Itulah indahnya ajaran Islam, harmoni masyarakat tidak sekadar diwujudkan dengan sikap saling tenggang rasa tetapi juga saling membantu dan saling menguatkan. Masing-masing dari kita punya kelebihan dan kekurangan.
Konsekuensi hidup bersama adalah terjadinya saling melengkapi dari kekurangan-kekurangan itu.
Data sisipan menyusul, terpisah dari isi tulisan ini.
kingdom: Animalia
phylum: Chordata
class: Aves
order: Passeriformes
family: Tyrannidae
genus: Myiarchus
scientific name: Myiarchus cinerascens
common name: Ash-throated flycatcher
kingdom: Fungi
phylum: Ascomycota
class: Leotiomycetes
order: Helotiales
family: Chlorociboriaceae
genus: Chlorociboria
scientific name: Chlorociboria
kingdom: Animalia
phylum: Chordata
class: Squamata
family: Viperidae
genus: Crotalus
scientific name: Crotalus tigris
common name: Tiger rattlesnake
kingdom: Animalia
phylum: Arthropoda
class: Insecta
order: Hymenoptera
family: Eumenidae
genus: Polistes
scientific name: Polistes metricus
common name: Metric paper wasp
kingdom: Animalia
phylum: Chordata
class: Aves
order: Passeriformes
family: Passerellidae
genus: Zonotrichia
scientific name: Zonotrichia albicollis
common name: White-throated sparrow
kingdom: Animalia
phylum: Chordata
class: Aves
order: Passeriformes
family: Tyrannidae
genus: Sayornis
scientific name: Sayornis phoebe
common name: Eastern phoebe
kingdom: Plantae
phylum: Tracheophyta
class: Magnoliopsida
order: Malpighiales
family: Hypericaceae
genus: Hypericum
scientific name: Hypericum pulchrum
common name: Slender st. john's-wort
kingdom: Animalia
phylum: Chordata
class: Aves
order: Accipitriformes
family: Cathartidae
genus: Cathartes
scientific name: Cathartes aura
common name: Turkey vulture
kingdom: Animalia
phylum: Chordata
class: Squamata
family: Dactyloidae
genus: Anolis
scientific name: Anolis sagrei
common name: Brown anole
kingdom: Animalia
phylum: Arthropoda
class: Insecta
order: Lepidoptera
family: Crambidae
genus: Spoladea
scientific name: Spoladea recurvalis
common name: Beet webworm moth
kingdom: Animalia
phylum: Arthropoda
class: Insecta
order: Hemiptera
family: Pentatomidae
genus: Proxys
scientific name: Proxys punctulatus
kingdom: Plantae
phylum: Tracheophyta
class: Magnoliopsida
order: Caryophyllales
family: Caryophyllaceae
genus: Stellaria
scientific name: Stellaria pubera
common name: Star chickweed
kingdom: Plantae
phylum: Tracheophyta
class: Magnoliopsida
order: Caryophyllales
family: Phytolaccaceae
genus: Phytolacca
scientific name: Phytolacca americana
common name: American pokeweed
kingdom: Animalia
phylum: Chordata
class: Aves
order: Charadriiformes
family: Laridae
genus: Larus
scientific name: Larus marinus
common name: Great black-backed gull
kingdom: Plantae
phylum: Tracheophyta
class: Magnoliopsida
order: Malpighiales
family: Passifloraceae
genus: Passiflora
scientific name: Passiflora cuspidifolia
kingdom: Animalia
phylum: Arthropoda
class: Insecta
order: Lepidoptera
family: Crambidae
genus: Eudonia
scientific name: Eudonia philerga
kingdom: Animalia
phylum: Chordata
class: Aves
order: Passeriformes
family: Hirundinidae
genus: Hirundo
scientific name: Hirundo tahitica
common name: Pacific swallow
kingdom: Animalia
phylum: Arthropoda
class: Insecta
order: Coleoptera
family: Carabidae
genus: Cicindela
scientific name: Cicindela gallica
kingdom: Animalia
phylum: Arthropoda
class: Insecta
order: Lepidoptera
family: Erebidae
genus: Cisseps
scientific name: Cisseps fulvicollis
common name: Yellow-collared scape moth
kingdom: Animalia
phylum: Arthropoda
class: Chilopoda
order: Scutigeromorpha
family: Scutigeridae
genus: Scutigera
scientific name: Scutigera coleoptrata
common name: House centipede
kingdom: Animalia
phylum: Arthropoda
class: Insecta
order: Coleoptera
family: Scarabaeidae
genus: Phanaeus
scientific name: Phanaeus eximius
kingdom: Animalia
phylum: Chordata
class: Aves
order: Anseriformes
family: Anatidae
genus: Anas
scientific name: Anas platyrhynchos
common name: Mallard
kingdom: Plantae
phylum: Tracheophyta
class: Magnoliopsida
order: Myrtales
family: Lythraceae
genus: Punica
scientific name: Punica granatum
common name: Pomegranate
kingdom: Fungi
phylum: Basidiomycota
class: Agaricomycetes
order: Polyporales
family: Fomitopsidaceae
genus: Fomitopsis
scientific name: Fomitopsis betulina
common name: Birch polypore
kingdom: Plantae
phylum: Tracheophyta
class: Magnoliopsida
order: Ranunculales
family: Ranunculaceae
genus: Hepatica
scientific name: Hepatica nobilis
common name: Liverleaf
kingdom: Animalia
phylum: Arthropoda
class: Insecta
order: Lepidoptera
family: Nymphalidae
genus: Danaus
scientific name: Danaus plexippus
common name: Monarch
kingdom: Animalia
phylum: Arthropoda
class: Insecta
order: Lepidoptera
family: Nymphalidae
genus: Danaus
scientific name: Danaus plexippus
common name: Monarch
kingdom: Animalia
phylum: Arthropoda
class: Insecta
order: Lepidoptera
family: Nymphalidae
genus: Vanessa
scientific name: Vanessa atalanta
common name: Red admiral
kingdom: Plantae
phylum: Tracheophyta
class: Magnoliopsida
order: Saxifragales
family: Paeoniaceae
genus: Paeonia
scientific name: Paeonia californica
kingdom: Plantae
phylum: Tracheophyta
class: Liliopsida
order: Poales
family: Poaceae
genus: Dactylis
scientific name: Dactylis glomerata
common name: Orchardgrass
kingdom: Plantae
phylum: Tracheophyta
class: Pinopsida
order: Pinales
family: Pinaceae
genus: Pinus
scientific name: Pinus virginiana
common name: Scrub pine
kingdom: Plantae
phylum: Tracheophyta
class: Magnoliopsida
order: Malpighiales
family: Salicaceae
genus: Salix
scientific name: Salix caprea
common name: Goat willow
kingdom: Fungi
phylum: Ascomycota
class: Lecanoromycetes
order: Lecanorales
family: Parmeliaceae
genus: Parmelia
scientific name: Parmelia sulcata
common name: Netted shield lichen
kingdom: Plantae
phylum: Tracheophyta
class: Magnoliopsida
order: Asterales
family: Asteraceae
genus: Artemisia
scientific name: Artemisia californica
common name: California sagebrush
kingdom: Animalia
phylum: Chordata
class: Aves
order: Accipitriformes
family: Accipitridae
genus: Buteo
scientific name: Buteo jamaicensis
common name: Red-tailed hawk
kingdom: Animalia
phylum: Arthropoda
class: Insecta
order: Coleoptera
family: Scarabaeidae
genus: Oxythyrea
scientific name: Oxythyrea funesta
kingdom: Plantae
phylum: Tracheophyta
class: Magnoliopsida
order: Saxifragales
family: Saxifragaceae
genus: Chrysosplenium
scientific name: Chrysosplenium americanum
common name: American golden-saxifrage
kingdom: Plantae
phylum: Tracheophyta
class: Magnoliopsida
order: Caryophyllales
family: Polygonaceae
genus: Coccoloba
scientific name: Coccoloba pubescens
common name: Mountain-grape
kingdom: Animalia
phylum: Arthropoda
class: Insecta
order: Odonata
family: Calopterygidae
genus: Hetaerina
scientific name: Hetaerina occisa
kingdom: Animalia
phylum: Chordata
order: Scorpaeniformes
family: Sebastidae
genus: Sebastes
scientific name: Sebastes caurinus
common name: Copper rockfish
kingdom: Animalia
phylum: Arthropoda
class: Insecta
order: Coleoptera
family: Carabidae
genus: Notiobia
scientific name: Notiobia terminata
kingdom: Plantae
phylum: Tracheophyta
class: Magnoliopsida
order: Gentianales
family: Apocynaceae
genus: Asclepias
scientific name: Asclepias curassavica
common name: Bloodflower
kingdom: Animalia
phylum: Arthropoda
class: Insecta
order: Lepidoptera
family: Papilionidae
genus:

Jamaah shalat Jumat hafidhakumullah, Rasulullah bersabda:
مَنْ فَطَّرَ صَائِمًا كَانَ لَهُ مِثْلُ أَجْرِهِ غَيْرَ أَنَّهُ لاَ يَنْقُصُ مِنْ أَجْرِ الصَّائِمِ شَيْئًا
Artinya: “Siapa memberi makan orang yang berpuasa, maka baginya pahala seperti orang yang berpuasa tersebut, tanpa mengurangi pahala orang yang berpuasa itu sedikit pun juga.” (HR. Tirmidzi).
Keutamaan menyediakan hidangan bagi orang berbuka puasa yang disebut-sebut dalam hadits ini semestinya juga bisa kita maknai secara lebih luas. Bukan semata menyodorkan cemilan takjil di masjid atau di jalan-jalan, melainkan juga memberi makan atau mencukupi kebutuhan mereka yang sedang didera kelaparan.
Dari sini kita akhirnya bisa juga mengimplementasikan keistimewaan “menghidangkan buka puasa” di luar bulan Ramadhan karena fenomena “puasa” kaum fakir miskin selalu ada sepanjang masa. Lapar, haus, dan kesulitan memenuhi kebutuhan primer lainnya memang menjadi “rutinitas” mereka.
Selalu ada rahasia di balik ibadah. Dan, nilai bijak di balik praktik puasa salah satunya adalah membelenggu nafsu tamak terhadap kekayaan yang melenakan. Kenyang yang keterlaluan memang bisa membuat orang bermalas-malasan, mengantuk, bahkan tertidur.
BACA HALAMAN BERIKUTNYA..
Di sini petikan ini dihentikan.